Spero che i campi siano stati entusiasmanti e ricchi di santità per ognuno di voi! Ora è il momento di agire nel mondo, carichi della spinta di entusiasmo di questa bella esperienza estiva.
Quale sarà il campo di battaglia? La vostra famiglia e la scuola! È lì che dovrete mettere in pratica le virtù apprese o accresciute durante il campo estivo! Quale sarà la missione? Conquistare quante più anime possibili per il Regno del nostro Comandante in Capo! A partire dalla nostra e poi, via via, quelle dei nostri famigliari e compagni di scuola. E, perché no, anche dei vostri insegnanti! Non potete immaginare i miracoli di conversione che un’anima pura come quella del Crociato può irradiare! Quali saranno i nemici? I soliti! Noi stessi (la nostra pigrizia, la nostra testardaggine, la nostra poca carità), il mondo (le mode immodeste, l’incredulità, l’eccessiva dipendenza dai mezzi tecnologici – smartphone, videogiochi, l’impurità che ci viene proposta) e infine il diavolo e tutte le sue suggestioni e trappole. Siete pronti alla battaglia? Pensate di non esserne all’altezza? In questo caso, ricordate le parole di San Paolo: «Tutto posso in Colui che mi dà la forza!» (Filippesi, IV, 13) E ancora: «Se Dio è con noi, chi sarà contro di noi?» (Romani VIII, 31).

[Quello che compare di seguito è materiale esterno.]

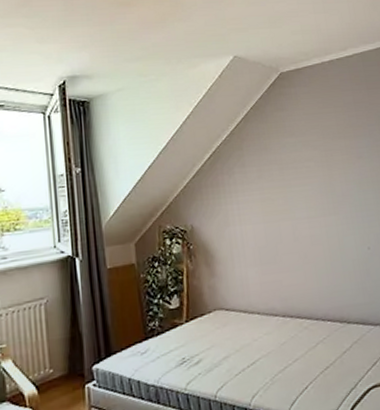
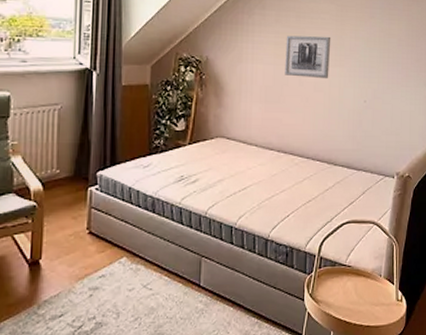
wall art: none [272,184,325,233] -> present [285,35,331,79]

Permettetemi, in conclusione, di congratularmi personalmente con tutti i bambini e le bambine che sono entrati nell’esercito della Crociata Eucaristica o sono stati promossi di grado: grazie di cuore!
La S. Chiesa ha bisogno della vostra coraggiosa generosità.
Vi benedico, assieme alle vostre Famiglie.